Exotic’s violence is documented on video in every episode of the series, but it took nothing more than an accusation for audiences in general to declare Baskin “that b*tch.” Her demeanor is not made for reality TV the way Exotic’s is. She’s a little awkward and soft-spoken, and in interviews regarding the disappearance of her husband, she is forced to spend all of her time defending herself against accusations, a position that always suggests guilt.

Even the accusations against her smack of sexism, framing her as a kind of femme fatale. The story goes that she and her husband Don Lewis met when each were married to other people, she around 20 and he 40, and he saw her walking one night and liked the look of her. According to accusations, Baskin would later murder him for his money and either feed him to the tigers or bury him under the septic tank, depending on which theory you believe.

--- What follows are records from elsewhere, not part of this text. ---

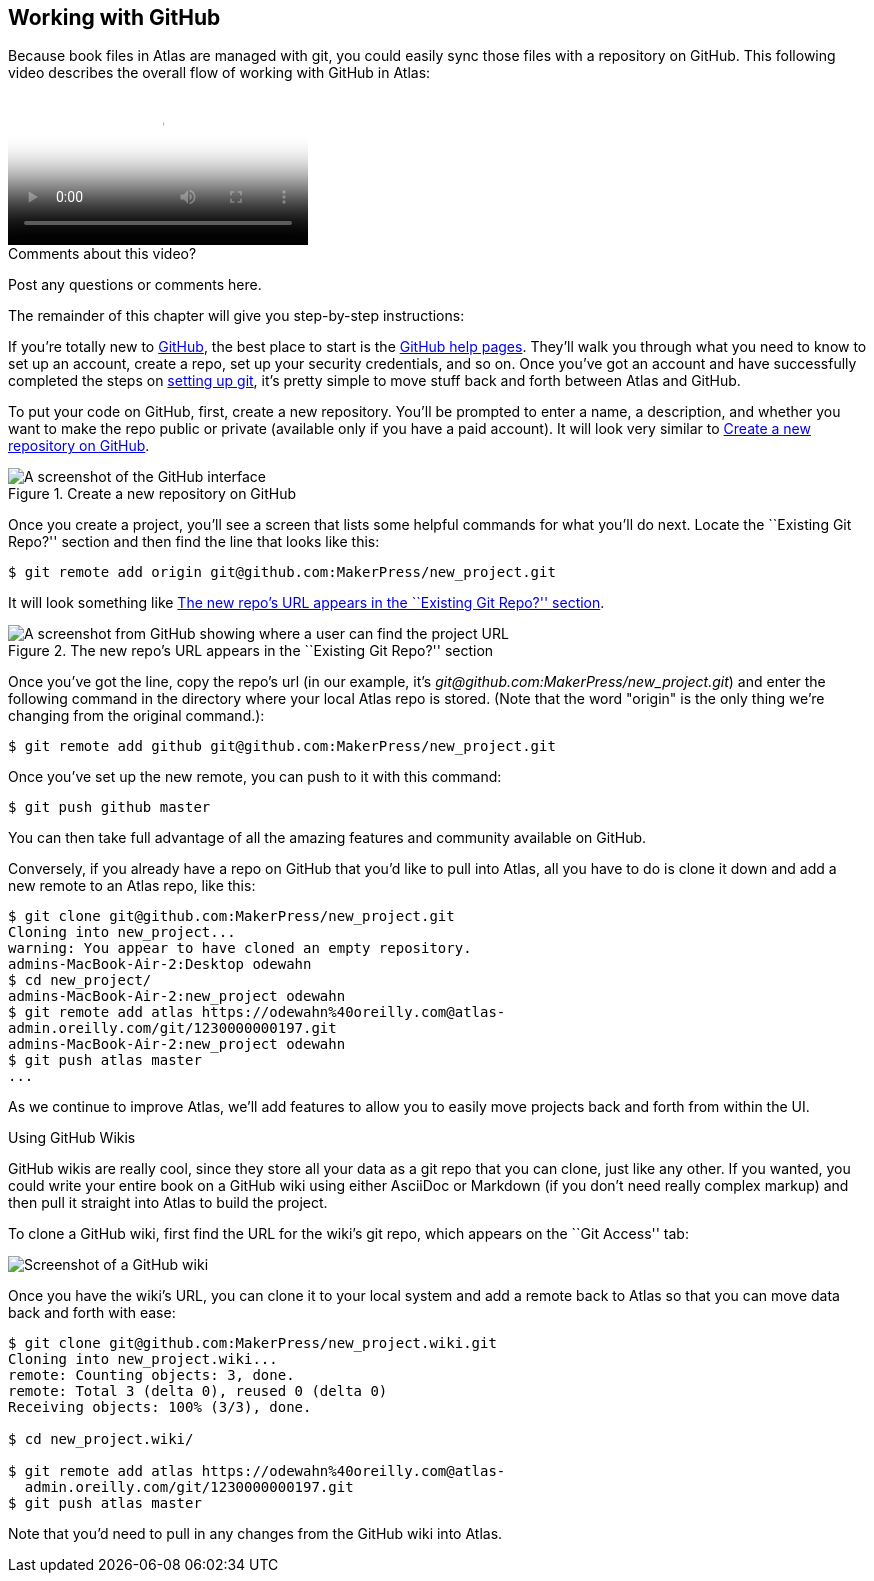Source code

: [[working_with_github]]
== Working with GitHub

Because book files in Atlas are managed with git(((git)))(((GitHub))), you could easily sync those files with a repository on GitHub. This following video describes the overall flow of working with GitHub in Atlas:

video::http://d4uxalfja0cvd.cloudfront.net/1230000000065/videos/f818d85df241b575bd422b8401c20131.mp4[poster='http://d4uxalfja0cvd.cloudfront.net/1230000000065/videos/f818d85df241b575bd422b8401c20131_4.jpg']

[[cycle_video]]
[role="shoutout"]
.Comments about this video?
****
Post any questions or comments here.
****

The remainder of this chapter will give you step-by-step instructions:

If you're totally new to link:http://www.github.com[GitHub], the best place to start is the http://help.github.com/[GitHub help pages]. They'll walk you through what you need to know to set up an account, create a repo, set up your security credentials, and so on. Once you've got an account and have successfully completed the steps on http://help.github.com/mac-set-up-git/[setting up git], it's pretty simple to move stuff back and forth between Atlas and GitHub.

To put your code on GitHub, first, create a new repository. You'll be prompted to enter a name, a description, and whether you want to make the repo public or private (available only if you have a paid account). It will look very similar to <<github_new_project>>.

[[github_new_project]]
.Create a new repository on GitHub
[float="none"]
image::images/github_new_project.png["A screenshot of the GitHub interface"]

Once you create a project, you'll see a screen that lists some helpful commands for what you'll do next. Locate the ``Existing Git Repo?'' section and then find the line that looks like this:

[source,console]
----
$ git remote add origin git@github.com:MakerPress/new_project.git
----

It will look something like <<github_new_repo_url>>.

[[github_new_repo_url]]
.The new repo's URL appears in the ``Existing Git Repo?'' section
image::images/github_new_repo_url.png["A screenshot from GitHub showing where a user can find the project URL"]

Once you've got the line, copy the repo's url (in our example, it's _git@github.com:MakerPress/new_project.git_) and enter the following command in the directory where your local Atlas repo is stored. (Note that the word "origin" is the only thing we're changing from the original command.):

[source,console]
----
$ git remote add github git@github.com:MakerPress/new_project.git
----

Once you've set up the new remote, you can push to it with this command:

[source,console]
----
$ git push github master
----

You can then take full advantage of all the amazing features and community available on GitHub.

Conversely, if you already have a repo on GitHub that you'd like to pull into Atlas, all you have to do is clone it down and add a new remote to an Atlas repo, like this:

[source,console]
----
$ git clone git@github.com:MakerPress/new_project.git
Cloning into new_project...
warning: You appear to have cloned an empty repository.
admins-MacBook-Air-2:Desktop odewahn
$ cd new_project/
admins-MacBook-Air-2:new_project odewahn
$ git remote add atlas https://odewahn%40oreilly.com@atlas-
admin.oreilly.com/git/1230000000197.git
admins-MacBook-Air-2:new_project odewahn
$ git push atlas master
...
----

As we continue to improve Atlas, we'll add features to allow you to easily move projects back and forth from within the UI.

.Using GitHub Wikis
****
GitHub wikis are really cool, since they store all your data as a git repo that you can clone, just like any other. If you wanted, you could write your entire book on a GitHub wiki using either AsciiDoc or Markdown (if you don't need really complex markup) and then pull it straight into Atlas to build the project.

To clone a GitHub wiki, first find the URL for the wiki's git repo, which appears on the ``Git Access'' tab:

image::images/github_wiki.png["Screenshot of a GitHub wiki"]

Once you have the wiki's URL, you can clone it to your local system and add a remote back to Atlas so that you can move data back and forth with ease:

[source,console]
----
$ git clone git@github.com:MakerPress/new_project.wiki.git
Cloning into new_project.wiki...
remote: Counting objects: 3, done.
remote: Total 3 (delta 0), reused 0 (delta 0)
Receiving objects: 100% (3/3), done.

$ cd new_project.wiki/

$ git remote add atlas https://odewahn%40oreilly.com@atlas-
  admin.oreilly.com/git/1230000000197.git
$ git push atlas master
----

Note that you'd need to pull in any changes from the GitHub wiki into Atlas.
****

Baskin herself wrote a lengthy rebuttal to the series on her own website, claiming the series was filled with salacious “lies” that went uninterrogated.

Of course, Exotic is not the only figure in the series trafficking in open misogyny. There’s Doc Antle and his bizarre “sex cult” populated by young women he allegedly controls, the focus of a single episode and then forgotten. There is also Jeff Lowe, who lured young women into his hotel room in Vegas with tiger cubs smuggled in suitcases, remarking, “A little p*ssy gets you a lot of p*ssy.” None of this is addressed with anything more than a passing remark and a shrug.

Perhaps in a post-MeToo era it’s comforting to believe that we take violence against women seriously. But it really doesn’t seem that we do.